In picking Rep. Paul Ryan, Mitt Romney has taken a risk. The Wisconsin lawmaker has emerged in recent years as the ideological standard-bearer for his party, and in particular for its radical push to shrink the size of government. “To envisage what Republicans would do if they win in November, the person to understand is not necessarily Romney, who has been a policy cipher all his public life,” Ryan Lizza wrote in The New Yorker last week. “The person to understand is Paul Ryan.”

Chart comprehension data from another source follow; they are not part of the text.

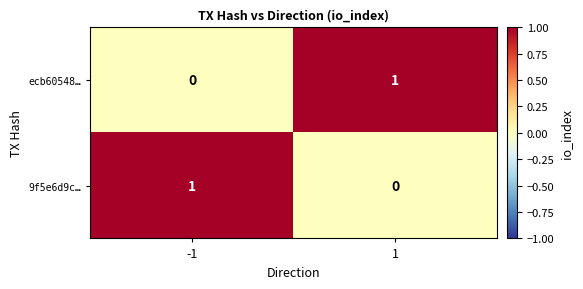

Count the number of categories in the chart.

2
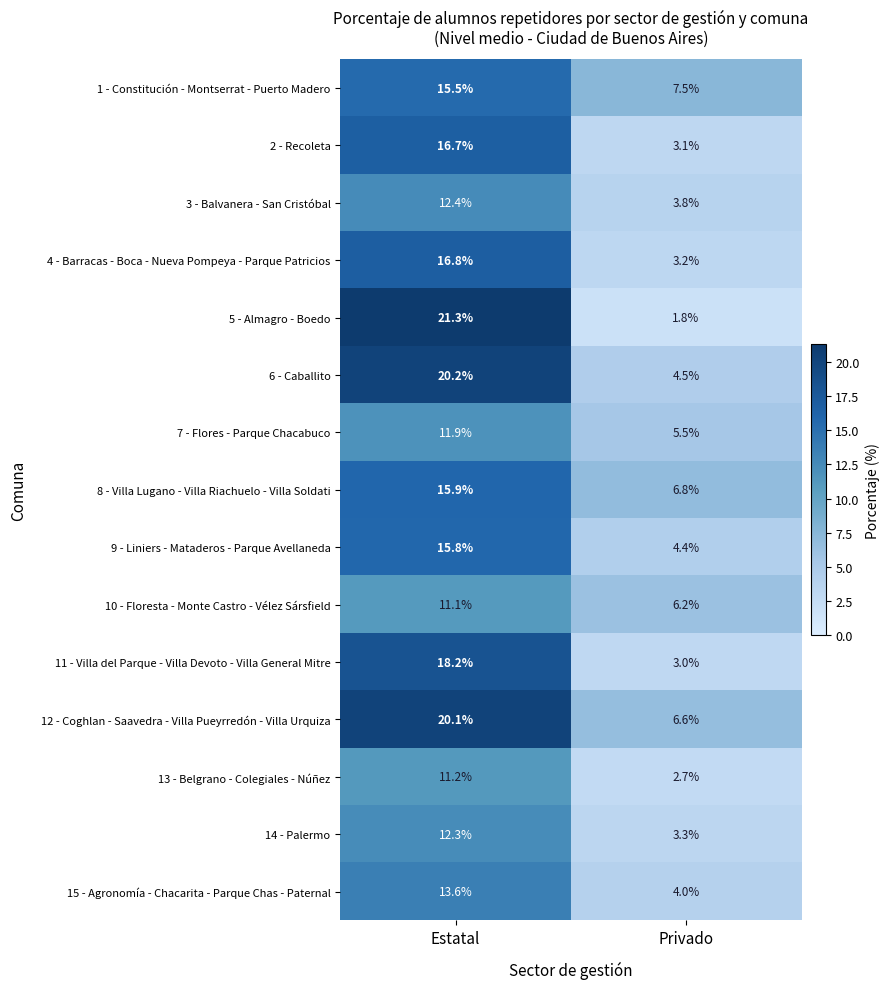

How many values in the 15 - Agronomía - Chacarita - Parque Chas - Paternal series exceed 13?

1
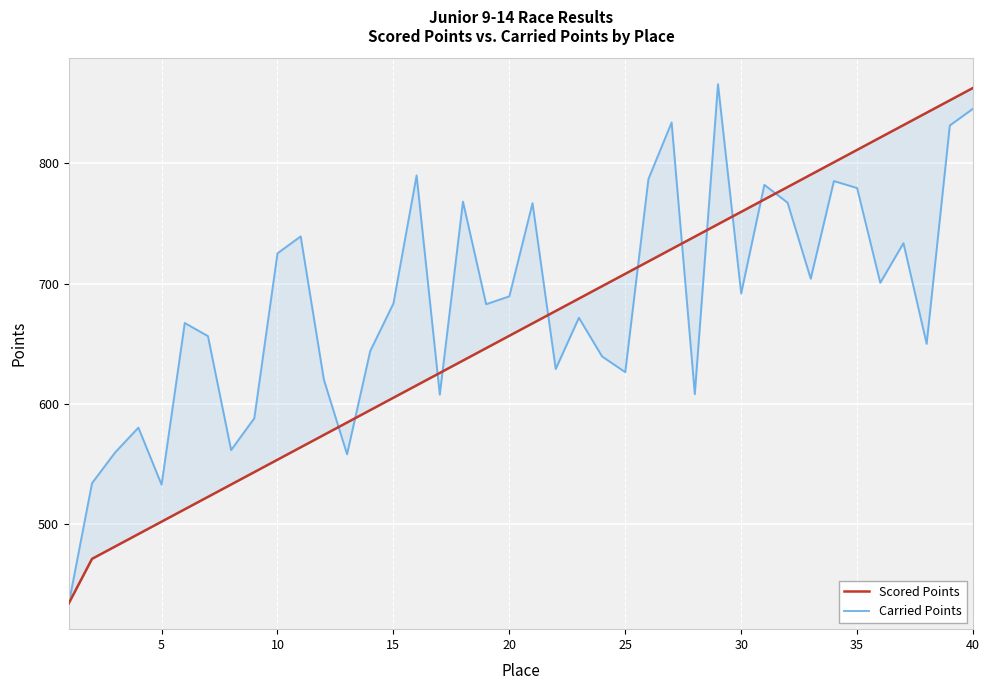

True or false: Carried Points and Scored Points cross at least once.

True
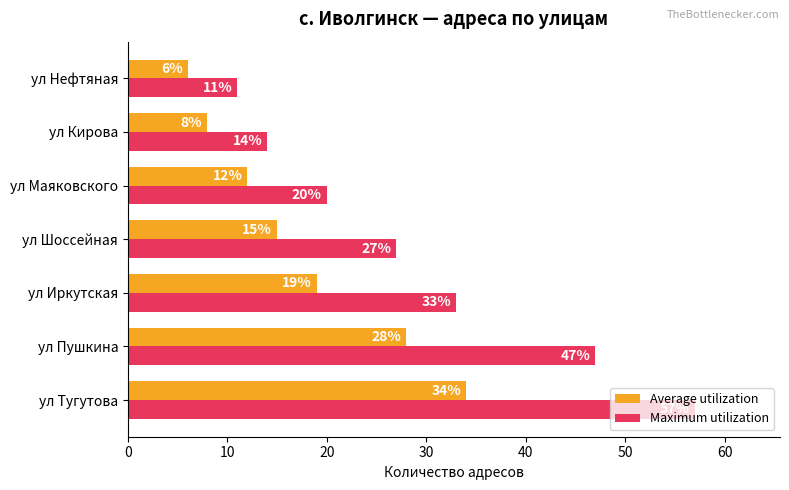

What is the greatest value displayed?

57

Here are 5 things you should know about Romney’s new running mate:
• The Ryan budget, “The Path to Prosperity,” would end Medicare as we know it by turning it into a voucher program, slash food stamps for struggling Americans, and turn Medicaid over to the states. Virtually the entire GOP, including Romney, have signed onto the plan as a centerpiece of the party’s legislative agenda.
• Ryan’s plan also would further tilt the tax system toward the rich. He’d extend the Bush tax cuts for the richest 2 percent, but not President Obama’s cuts for those who earn the least. Here’s a chart, compiled by the Center on Budget and Policy Priorities, which shows the skewed distribution:
• Ryan also supports privatizing Social Security and turning it over to Wall Street. Had the plan been in effect during the 2008 financial crisis, millions of seniors’ benefits would likely have been decimated.